Instructions for the task: Which of the lines below include the word "latest"? Pull each one out.

■ ■ ■ ■ ■

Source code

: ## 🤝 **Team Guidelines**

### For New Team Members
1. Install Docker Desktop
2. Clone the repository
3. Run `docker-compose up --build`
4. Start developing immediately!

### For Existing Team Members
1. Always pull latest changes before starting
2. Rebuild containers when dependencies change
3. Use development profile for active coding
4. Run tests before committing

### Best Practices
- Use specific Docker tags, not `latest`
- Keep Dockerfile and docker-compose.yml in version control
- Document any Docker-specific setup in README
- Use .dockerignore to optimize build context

■ ■ ■ ■ ■

Reply:
1. Always pull latest changes before starting
- Use specific Docker tags, not `latest`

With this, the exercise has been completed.